Which is to say: they're not exactly hiding, nor mysterious, nor refusing contact with the outside world.
That said, it's great to see a diverse ecosystem of cryptocurrencies coming into existence. There's nothing in economic theory to say that a unitary currency is Pareto optimal. Indeed, throughout human economic history there have been countless exchange media used, from highly portable objects to heavy, symbolically resonant tokens of exchange. I believe most all of these are discussed in Matt Ridley's The Rational Optimist along of course with a host of academic titles in the anthropology literature (the first amoungst equals being, perhaps, Graeber's monumental Debt: The First 5,000 Years).
Sometimes we refer to these exchange media, shorthand, as "scrip" - a decent term for everyday use
To be clear: cryptostorm makes no claims that our tokens are any form of generalised exchange medium, nor intended as such. That's because, simply put, control over minting of new tokens is retained by the project team - not driven by mining or any other objective criteria. Thus, in theory, the team could flood the world with new tokens & debase all existing ones ("inflation"), although of course in practical terms that'd be silly when it comes to actual network access.

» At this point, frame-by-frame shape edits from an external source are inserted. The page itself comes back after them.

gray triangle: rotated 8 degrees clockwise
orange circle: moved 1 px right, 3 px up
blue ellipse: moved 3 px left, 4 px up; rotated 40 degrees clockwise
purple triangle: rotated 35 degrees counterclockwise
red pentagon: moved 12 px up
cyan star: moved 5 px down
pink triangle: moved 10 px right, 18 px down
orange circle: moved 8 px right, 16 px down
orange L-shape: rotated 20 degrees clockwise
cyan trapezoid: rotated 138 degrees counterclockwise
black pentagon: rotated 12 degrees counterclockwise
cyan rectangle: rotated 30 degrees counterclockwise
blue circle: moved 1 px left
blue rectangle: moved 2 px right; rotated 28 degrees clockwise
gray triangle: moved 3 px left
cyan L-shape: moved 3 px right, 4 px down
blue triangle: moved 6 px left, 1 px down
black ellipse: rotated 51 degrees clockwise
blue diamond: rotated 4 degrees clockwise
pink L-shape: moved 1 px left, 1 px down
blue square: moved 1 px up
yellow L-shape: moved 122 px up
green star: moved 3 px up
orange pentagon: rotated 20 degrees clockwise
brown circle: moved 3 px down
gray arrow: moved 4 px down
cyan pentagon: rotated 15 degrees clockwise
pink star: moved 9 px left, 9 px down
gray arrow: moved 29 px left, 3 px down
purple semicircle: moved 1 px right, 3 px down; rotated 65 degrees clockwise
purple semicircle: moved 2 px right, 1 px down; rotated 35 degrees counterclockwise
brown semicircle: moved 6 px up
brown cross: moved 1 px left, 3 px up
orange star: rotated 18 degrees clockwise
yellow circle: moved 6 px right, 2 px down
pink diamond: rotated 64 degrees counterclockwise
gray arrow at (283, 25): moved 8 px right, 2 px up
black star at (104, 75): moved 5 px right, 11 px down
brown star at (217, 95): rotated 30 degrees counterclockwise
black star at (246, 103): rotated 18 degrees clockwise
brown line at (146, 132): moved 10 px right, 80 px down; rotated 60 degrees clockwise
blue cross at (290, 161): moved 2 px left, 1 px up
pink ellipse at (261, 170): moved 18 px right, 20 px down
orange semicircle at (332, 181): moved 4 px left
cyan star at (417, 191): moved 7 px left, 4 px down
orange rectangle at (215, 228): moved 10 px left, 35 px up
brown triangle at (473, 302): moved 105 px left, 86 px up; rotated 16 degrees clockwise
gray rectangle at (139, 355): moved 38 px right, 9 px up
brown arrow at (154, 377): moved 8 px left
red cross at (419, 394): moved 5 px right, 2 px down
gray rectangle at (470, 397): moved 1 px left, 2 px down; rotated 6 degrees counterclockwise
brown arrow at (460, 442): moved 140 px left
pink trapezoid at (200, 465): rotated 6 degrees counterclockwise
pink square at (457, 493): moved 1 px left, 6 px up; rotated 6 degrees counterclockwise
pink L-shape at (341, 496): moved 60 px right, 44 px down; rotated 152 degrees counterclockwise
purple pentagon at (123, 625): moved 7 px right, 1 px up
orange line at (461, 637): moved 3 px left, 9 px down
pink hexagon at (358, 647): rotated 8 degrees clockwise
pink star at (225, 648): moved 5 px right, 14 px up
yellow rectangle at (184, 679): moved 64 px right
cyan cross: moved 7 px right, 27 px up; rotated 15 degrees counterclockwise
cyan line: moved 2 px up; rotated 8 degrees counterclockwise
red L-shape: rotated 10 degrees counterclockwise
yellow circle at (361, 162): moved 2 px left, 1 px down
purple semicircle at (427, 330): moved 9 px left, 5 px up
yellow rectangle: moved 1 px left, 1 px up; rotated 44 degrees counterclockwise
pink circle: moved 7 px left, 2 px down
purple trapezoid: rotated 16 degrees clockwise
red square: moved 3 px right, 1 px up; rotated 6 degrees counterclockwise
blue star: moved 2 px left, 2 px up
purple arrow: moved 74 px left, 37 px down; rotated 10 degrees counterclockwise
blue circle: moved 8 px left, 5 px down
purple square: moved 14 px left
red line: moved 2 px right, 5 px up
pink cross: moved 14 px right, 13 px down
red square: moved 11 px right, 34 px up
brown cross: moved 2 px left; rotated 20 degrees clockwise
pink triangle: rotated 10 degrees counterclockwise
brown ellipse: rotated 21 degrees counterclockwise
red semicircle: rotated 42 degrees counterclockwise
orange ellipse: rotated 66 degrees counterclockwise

Down the road, we're actively working on a blockchain-style externalised authentication methodology for tokens as an adjunct to the distributed, mongoDB-based auth/synch mechanism currently in place. Which is just one of countless examples of how bitcoin-derived concepts and techniques are being used in all sorts of related and unrelated areas of technical work... a fascinating thing to watch, realtime.
In any case, thanks for bringing over the Tagcoin example - it's one I'd not seen before, personally, and we're glad to have as many parallel examples as we can so we can all learn from the most useful components of each.